Seguridad sí, solución… en pausa
El Ayuntamiento de Agüimes ha actuado en clave preventiva, cerrando el acceso para evitar riesgos, pero la reparación no depende directamente de la administración.
Según las primeras informaciones,
la responsabilidad recae en la comunidad de propietarios del inmueble afectado, lo que está ralentizando la intervención.
Malestar vecinal en una zona clave
Vecinos de la zona denuncian que:
• Es un punto muy transitado, especialmente en fechas como Semana Santa
• La situación lleva varios días sin avances visibles
• No hay una fecha clara de reapertura
Traducción clara: seguridad activada, pero gestión atascada.
La avenida sigue cerrada, los vecinos esperan respuestas y el problema sigue en el aire.
Ahora la pelota está en el tejado de los propietarios… pero el impacto lo paga el ciudadano.
¿Quién controla el estado de los edificios?
La normativa estatal, a través del Real Decreto Legislativo 7/2015, y su desarrollo autonómico en Canarias, establece la obligación de los propietarios de mantener los edificios en condiciones de seguridad, así como de someterlos a inspecciones técnicas periódicas (ITE/IEE) una vez alcanzada cierta antigüedad.
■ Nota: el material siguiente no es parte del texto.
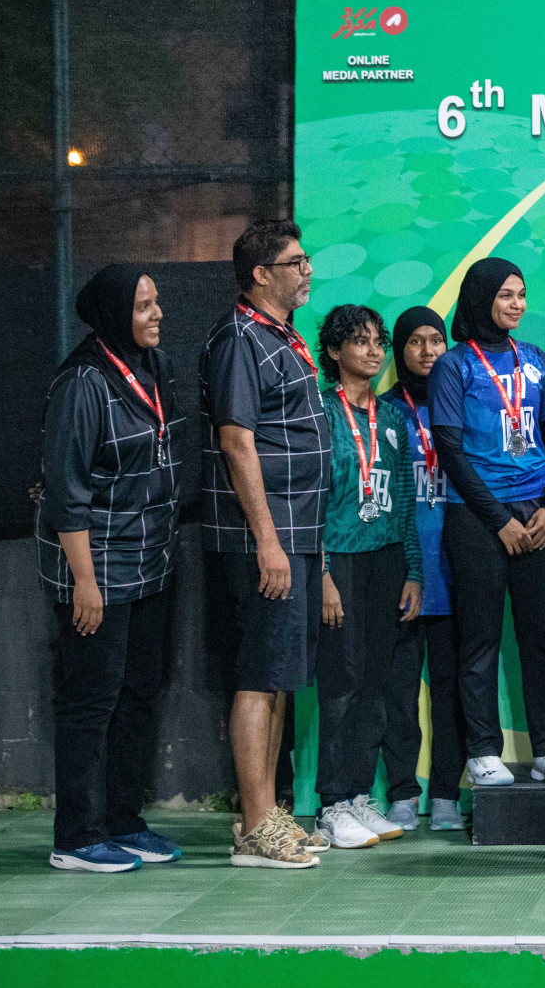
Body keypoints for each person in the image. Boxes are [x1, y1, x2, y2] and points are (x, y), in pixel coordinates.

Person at [36, 266, 182, 872]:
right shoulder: (83, 383)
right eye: (143, 306)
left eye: (156, 303)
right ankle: (75, 836)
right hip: (96, 569)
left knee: (138, 695)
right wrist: (85, 583)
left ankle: (123, 820)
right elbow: (66, 494)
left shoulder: (152, 367)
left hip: (149, 565)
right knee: (90, 701)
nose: (157, 315)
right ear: (115, 313)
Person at [202, 219, 330, 869]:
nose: (307, 270)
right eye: (295, 261)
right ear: (261, 273)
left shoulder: (281, 336)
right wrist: (267, 541)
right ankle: (253, 825)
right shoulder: (238, 339)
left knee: (280, 679)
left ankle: (269, 813)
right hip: (266, 539)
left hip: (296, 535)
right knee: (258, 677)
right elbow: (236, 441)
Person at [429, 258, 545, 785]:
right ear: (481, 298)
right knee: (481, 638)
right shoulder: (455, 364)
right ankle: (483, 753)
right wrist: (497, 520)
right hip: (477, 519)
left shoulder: (533, 359)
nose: (517, 304)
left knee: (542, 636)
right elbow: (449, 446)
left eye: (521, 295)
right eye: (506, 295)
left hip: (538, 514)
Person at [311, 305, 423, 848]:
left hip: (386, 560)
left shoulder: (396, 418)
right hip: (339, 561)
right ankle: (330, 805)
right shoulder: (318, 411)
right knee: (342, 682)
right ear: (334, 352)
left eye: (379, 342)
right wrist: (324, 573)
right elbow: (308, 502)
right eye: (359, 342)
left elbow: (405, 502)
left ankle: (358, 796)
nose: (374, 352)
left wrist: (414, 571)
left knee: (377, 682)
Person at [383, 306, 468, 831]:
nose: (428, 351)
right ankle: (399, 792)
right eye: (415, 341)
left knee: (453, 686)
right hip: (404, 568)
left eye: (436, 340)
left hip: (456, 562)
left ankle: (445, 796)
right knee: (397, 689)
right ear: (399, 349)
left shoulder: (462, 404)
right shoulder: (383, 410)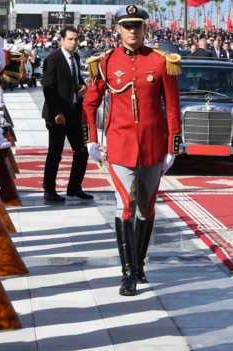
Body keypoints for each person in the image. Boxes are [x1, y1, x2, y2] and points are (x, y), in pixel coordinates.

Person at [82, 5, 181, 296]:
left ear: (144, 28)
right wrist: (90, 141)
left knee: (146, 208)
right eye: (127, 26)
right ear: (118, 29)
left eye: (137, 25)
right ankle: (127, 274)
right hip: (120, 146)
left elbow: (173, 107)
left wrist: (173, 146)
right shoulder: (105, 62)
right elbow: (90, 104)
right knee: (124, 207)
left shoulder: (162, 61)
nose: (132, 31)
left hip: (153, 146)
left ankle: (139, 266)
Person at [41, 26, 90, 202]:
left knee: (82, 151)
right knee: (55, 152)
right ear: (61, 40)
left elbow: (77, 79)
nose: (74, 42)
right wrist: (56, 113)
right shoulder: (52, 59)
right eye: (70, 39)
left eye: (76, 39)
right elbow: (48, 89)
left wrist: (83, 86)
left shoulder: (76, 57)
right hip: (58, 114)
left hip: (74, 112)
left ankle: (75, 187)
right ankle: (49, 189)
Estas inspecciones deben ser realizadas por técnicos competentes y permiten evaluar el estado de conservación de los inmuebles.
Por su parte, los ayuntamientos tienen competencias para requerir estas inspecciones, supervisar su cumplimiento y disponer de registros o censos de edificios según su antigüedad y estado de conservación.
En este contexto, situaciones como la registrada en la avenida de Arinaga reabren el debate sobre el grado de control, seguimiento y prevención existente en zonas con edificaciones antiguas y alta afluencia de personas, sobre todo Playa de Arinaga y el Casco.